The world’s superpowers are engaged in a risky game of chicken, experts told ABC News. The question is who blinks first.

China’s President Xi Jinping in Beijing, March 28, 2025 and President Donald Trump, in Washington, April 7, 2025.
Getty Images/Reuters
“At the moment, Xi seems to be calculating that China can withstand the damage and that ultimately it’s the United States who will blink first,” said Neil Thomas, a fellow for Chinese politics at the Asia Society Policy Institute’s Center for China Analysis
Xi’s view is that countries will want to do business less with the U.S. because of the uncertainty created by tariffs, which will drive them toward China, said Thomas, who added that China has been preparing for this possibility for years by growing trade relations with the rest of the world.

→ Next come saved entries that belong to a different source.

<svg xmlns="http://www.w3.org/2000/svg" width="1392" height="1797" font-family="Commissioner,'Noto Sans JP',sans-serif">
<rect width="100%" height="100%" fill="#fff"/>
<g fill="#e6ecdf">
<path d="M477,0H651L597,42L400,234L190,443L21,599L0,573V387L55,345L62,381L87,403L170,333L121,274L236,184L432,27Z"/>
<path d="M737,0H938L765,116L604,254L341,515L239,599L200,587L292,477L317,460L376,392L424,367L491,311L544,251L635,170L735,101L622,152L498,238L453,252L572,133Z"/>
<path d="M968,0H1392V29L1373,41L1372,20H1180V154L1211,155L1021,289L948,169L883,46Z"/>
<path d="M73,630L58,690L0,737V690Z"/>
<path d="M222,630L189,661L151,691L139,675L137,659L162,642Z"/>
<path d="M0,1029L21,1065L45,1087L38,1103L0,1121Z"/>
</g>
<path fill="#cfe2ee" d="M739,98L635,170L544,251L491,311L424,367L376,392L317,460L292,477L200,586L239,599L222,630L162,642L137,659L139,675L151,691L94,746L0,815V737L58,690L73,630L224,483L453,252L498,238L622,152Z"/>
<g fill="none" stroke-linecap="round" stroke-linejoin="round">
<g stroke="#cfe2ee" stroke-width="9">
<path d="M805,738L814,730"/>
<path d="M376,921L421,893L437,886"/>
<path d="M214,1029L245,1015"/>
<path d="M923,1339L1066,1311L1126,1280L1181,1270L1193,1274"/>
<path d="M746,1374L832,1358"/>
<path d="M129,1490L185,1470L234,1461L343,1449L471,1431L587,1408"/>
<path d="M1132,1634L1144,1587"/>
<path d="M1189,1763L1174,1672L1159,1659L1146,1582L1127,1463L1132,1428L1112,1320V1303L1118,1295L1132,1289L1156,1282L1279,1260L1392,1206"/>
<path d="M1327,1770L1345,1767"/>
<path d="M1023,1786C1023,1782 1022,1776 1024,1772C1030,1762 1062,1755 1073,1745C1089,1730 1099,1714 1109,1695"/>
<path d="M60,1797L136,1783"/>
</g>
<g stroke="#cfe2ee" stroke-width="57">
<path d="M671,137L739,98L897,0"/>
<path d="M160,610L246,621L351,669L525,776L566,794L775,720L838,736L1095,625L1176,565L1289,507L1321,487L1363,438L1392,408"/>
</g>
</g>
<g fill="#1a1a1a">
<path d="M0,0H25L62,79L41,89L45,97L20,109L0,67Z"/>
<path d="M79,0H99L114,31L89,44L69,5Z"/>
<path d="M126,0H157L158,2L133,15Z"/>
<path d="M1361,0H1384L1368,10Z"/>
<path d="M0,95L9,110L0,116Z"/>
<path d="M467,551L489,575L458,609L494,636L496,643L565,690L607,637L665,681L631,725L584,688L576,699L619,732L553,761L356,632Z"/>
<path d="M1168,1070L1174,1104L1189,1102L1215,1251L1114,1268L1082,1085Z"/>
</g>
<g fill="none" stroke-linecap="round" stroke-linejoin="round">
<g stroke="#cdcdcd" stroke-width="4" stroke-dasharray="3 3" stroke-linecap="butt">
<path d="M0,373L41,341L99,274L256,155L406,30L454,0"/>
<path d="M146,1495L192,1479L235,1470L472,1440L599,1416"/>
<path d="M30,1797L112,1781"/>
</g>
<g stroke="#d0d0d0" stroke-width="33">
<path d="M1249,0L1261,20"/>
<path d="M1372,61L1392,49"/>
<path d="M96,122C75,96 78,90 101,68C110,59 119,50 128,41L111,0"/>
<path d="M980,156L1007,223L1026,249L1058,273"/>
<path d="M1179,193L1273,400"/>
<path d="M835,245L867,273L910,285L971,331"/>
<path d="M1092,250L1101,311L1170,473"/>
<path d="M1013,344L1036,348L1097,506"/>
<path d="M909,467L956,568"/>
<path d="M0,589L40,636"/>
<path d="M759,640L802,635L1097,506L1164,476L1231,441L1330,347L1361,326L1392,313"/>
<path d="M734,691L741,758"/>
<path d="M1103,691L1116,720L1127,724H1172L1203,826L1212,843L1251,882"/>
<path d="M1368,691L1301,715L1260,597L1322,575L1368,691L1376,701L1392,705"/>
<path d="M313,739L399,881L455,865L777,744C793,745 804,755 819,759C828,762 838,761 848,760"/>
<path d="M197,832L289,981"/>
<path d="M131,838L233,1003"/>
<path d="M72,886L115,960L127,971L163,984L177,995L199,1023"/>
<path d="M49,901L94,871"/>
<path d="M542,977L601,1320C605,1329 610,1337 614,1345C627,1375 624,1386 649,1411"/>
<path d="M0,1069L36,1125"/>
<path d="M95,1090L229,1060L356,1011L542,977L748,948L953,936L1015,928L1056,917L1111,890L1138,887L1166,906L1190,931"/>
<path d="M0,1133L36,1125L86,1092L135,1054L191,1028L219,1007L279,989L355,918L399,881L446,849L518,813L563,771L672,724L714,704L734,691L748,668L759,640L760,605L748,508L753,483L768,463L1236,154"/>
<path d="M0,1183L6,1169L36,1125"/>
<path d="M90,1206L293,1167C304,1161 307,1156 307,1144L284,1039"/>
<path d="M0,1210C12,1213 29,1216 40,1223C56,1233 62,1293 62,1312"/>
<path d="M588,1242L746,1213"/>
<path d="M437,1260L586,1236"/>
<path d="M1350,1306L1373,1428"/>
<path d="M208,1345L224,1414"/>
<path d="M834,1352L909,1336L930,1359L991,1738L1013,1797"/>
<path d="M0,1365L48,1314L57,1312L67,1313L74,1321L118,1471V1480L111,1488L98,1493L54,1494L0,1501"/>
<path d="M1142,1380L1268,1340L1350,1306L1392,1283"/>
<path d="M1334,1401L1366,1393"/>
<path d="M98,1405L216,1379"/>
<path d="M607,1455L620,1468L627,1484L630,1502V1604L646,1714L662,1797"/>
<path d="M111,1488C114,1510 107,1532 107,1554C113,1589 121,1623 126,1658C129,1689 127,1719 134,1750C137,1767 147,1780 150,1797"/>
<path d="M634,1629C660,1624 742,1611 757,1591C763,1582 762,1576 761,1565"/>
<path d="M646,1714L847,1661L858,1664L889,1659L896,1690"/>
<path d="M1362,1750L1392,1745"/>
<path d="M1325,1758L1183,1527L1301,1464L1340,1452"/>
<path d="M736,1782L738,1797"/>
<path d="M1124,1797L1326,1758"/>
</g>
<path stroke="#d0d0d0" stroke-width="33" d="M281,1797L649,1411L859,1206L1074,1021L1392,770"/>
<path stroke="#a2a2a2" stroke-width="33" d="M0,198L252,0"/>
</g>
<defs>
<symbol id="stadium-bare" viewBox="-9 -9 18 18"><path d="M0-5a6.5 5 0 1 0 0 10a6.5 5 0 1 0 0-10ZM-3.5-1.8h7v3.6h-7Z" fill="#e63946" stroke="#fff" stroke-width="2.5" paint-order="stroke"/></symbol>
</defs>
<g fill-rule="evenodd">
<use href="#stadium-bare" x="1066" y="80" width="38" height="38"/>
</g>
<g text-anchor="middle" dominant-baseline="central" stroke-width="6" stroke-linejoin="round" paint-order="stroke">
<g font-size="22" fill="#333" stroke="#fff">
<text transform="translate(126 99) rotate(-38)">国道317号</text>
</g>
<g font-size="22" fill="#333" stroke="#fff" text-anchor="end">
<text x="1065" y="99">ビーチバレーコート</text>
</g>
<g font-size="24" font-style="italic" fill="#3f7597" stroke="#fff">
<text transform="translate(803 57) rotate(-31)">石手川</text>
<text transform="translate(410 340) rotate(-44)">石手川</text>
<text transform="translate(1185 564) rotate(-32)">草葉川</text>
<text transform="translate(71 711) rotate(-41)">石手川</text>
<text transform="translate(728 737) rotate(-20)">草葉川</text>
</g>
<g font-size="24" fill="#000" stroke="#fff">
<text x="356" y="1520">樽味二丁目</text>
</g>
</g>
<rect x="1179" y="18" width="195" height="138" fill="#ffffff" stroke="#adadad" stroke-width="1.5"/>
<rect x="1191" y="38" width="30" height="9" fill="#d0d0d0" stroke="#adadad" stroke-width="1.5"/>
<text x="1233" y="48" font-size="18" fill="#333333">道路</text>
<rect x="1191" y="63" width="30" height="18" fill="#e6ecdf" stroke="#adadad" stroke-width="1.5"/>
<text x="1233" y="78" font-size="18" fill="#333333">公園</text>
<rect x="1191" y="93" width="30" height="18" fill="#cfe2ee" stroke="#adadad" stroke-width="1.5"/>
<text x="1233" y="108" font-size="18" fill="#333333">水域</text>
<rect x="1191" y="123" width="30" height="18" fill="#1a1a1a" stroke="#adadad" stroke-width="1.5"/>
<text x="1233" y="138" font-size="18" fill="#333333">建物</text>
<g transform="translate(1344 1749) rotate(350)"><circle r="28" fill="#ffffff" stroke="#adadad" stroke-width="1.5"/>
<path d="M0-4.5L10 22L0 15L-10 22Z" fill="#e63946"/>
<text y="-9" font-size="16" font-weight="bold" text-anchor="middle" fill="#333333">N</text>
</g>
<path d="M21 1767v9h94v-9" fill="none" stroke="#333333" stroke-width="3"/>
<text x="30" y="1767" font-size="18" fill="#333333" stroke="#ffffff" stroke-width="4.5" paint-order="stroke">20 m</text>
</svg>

“Both Washington and Beijing think they hold the stronger hand for different reasons. The Trump administration sees China as export-dependent, so they believe it’s significant leverage to get the Chinese to bend,” Blanchette said. “On the other hand, Beijing sees the U.S. as increasingly economically weak under Trump and distanced from its allies.”
While Trump in his Cabinet meeting on Thursday called Xi a “friend” and said he’d love to strike a deal with China, the calculus isn’t so simple for Xi. If Xi walks away from the phone call without a deal, he risks losing face.
“For Xi, there’s a huge amount of risk of looking weak in his dealings with the U.S. He risks being humiliated or not having anything to show for his engagement with Trump,” Thomas said. “The tariffs will be economically painful, but Xi also sees this as an opportunity to get China into a healthier situation by reducing reliance on the U.S.”
There are also other levers China can pull to retaliate. Experts say Beijing could ban more companies from doing business in China and further limit exports of critical materials, such as rare earth minerals.
China “hasn’t gone anywhere close to the maximum that it could do with its rare earth exports, considering it’s such a dominant player in the industry,” Thomas said.
China could “shut down huge segments of high-tech supply chains” by banning rare earth minerals, Thomas said, calling it “a nuclear option that would severely damage not just the American economy but European and Asian economies.”
Beijing has also said it will restrict Hollywood films in China. While it’s not a “significant” retaliation, Thomas said that “it feeds right into Xi Jinping’s broader political agenda to reduce foreign influence on Chinese society.”
But Scott Kenney, senior adviser and trustee chair in Chinese business and economics at the Center for Strategic and International Studies, argued that Beijing believes Trump has already blinked by pausing the reciprocal tariffs for 90 days.
“I think the Chinese will read this as weakness from President Trump and they will wait,” he said.